Extraia na íntegra o texto sobre a deputada Zambelli e o porte de arma de fogo, reproduzindo cada palavra sem nenhuma alteração.

#### [Texto de origem]

········

Zambelli afirmou que almoçava com o filho de 14 anos no restaurante Kiichi, nos Jardins, quando foi agredida física e verbalmente por apoiadores de Lula na saída do local.
A diretora Executiva do Instituto Sou da Paz, Carolina Ricardo, avalia que a reação de Zambelli foi ilegal e “desproporcional”:
— A ilegalidade está em uma parlamentar perseguindo um homem desarmado fugindo. É uma reação desproporcional, ainda que ela tivesse sido ameaçada ou xingada. Ela cometeu um crime porque foi uma ameaça com arma de fogo. Ela poderia ter sido presa em flagrante inclusive.
Questionada sobre a proibição de portar arma de fogo antes das eleições, Zambelli afirmou que não respeita decisão do ministro Alexandre de Moraes, presidente do Tribunal Superior Eleitoral (TSE).
— A resolução é ilegal e ordens ilegais não se cumprem — disse a deputada em entrevista a jornalistas depois do ocorrido.
O caso aconteceu nas vésperas do segundo turno da eleição presidencial. O TSE proibiu, em setembro, o transporte de armas por colecionador, atirador ou caçador (CAC) no dia das eleições, e também nas 24 horas anteriores e nas 24 horas seguintes ao dia da votação. Conforme a decisão, o “descumprimento da referida proibição acarretará a prisão em flagrante por porte ilegal de arma sem prejuízo do crime eleitoral correspondente”.
A partir de informações preliminares logo após as primeiras imagens terem sido divulgadas, Renato Ribeiro de Almeida, advogado e coordenador acadêmico da Academia Brasileira de Direito Eleitoral e Político, avaliou que Zambelli pode ter ferido a decisão.
— Além da clara violação ao artigo, as circunstâncias fáticas do ocorrido precisam ser esclarecidas. A parlamentar pode, em tese, sofrer sanções por quebra de decoro parlamentar que, em último caso pode até mesmo levar à cassação do mandato — diz o advogado especialista em Direito Eleitoral.

········

#### [Trechos dos dados]
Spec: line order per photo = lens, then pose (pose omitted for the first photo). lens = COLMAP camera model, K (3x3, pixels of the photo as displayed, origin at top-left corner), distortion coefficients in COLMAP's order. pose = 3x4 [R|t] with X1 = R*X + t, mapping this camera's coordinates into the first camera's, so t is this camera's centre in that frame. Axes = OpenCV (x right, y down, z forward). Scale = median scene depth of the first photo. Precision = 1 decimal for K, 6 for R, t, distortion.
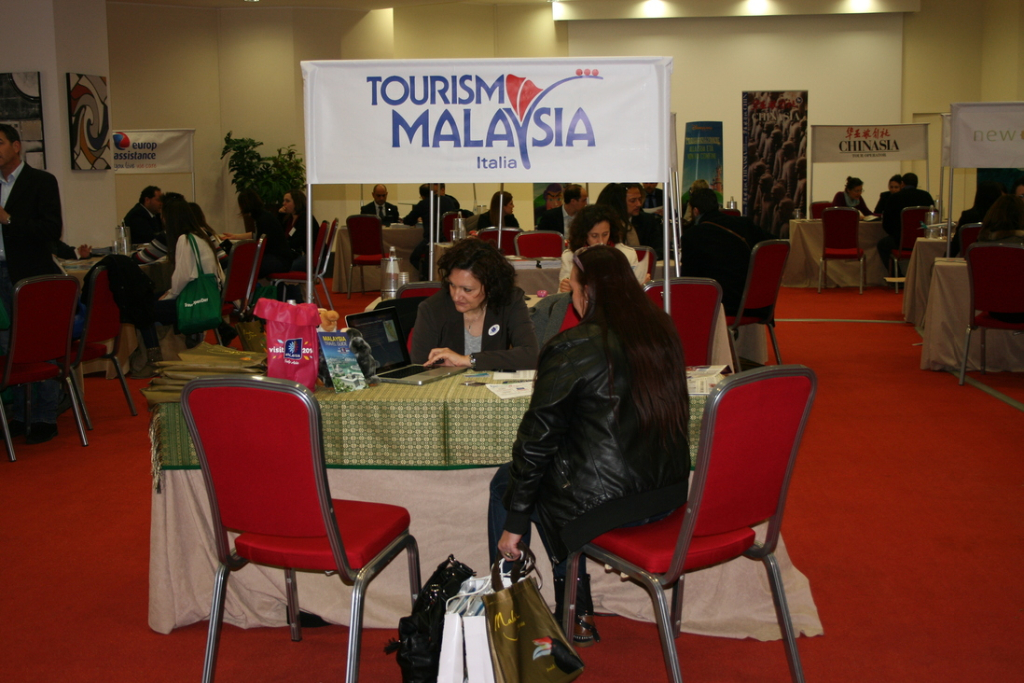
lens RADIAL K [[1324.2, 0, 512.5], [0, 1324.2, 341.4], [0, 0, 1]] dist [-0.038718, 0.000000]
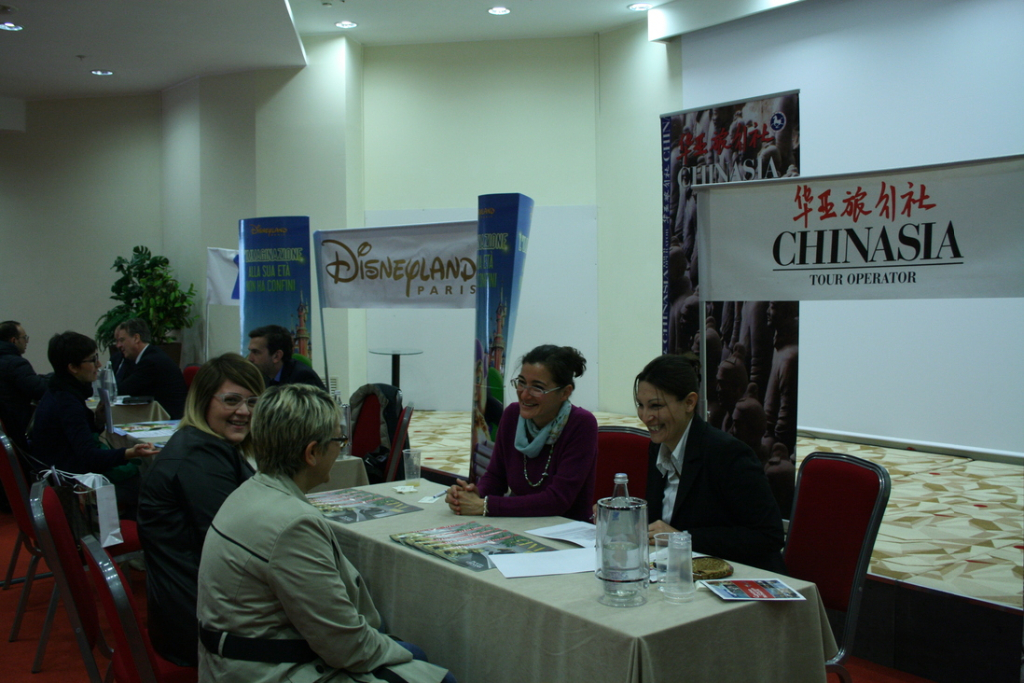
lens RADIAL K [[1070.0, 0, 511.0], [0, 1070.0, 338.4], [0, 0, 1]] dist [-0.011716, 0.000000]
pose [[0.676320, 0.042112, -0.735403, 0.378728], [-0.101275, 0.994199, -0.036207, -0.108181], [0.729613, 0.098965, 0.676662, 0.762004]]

········

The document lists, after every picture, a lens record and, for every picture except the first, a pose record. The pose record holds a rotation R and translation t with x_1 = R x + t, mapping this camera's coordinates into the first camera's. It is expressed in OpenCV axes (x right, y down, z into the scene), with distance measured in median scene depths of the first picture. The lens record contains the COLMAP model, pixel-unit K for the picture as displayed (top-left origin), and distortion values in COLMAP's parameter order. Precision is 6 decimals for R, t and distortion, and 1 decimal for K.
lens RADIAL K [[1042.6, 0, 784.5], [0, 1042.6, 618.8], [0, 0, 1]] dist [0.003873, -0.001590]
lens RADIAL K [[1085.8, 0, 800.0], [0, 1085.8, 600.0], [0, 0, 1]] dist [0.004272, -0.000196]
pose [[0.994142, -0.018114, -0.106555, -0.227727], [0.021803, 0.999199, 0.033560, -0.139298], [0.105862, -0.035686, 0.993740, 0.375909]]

········

#### [Resposta]
Zambelli afirmou que almoçava com o filho de 14 anos no restaurante Kiichi, nos Jardins, quando foi agredida física e verbalmente por apoiadores de Lula na saída do local.
A diretora Executiva do Instituto Sou da Paz, Carolina Ricardo, avalia que a reação de Zambelli foi ilegal e “desproporcional”:
— A ilegalidade está em uma parlamentar perseguindo um homem desarmado fugindo. É uma reação desproporcional, ainda que ela tivesse sido ameaçada ou xingada. Ela cometeu um crime porque foi uma ameaça com arma de fogo. Ela poderia ter sido presa em flagrante inclusive.
Questionada sobre a proibição de portar arma de fogo antes das eleições, Zambelli afirmou que não respeita decisão do ministro Alexandre de Moraes, presidente do Tribunal Superior Eleitoral (TSE).
— A resolução é ilegal e ordens ilegais não se cumprem — disse a deputada em entrevista a jornalistas depois do ocorrido.
O caso aconteceu nas vésperas do segundo turno da eleição presidencial. O TSE proibiu, em setembro, o transporte de armas por colecionador, atirador ou caçador (CAC) no dia das eleições, e também nas 24 horas anteriores e nas 24 horas seguintes ao dia da votação. Conforme a decisão, o “descumprimento da referida proibição acarretará a prisão em flagrante por porte ilegal de arma sem prejuízo do crime eleitoral correspondente”.
A partir de informações preliminares logo após as primeiras imagens terem sido divulgadas, Renato Ribeiro de Almeida, advogado e coordenador acadêmico da Academia Brasileira de Direito Eleitoral e Político, avaliou que Zambelli pode ter ferido a decisão.
— Além da clara violação ao artigo, as circunstâncias fáticas do ocorrido precisam ser esclarecidas. A parlamentar pode, em tese, sofrer sanções por quebra de decoro parlamentar que, em último caso pode até mesmo levar à cassação do mandato — diz o advogado especialista em Direito Eleitoral.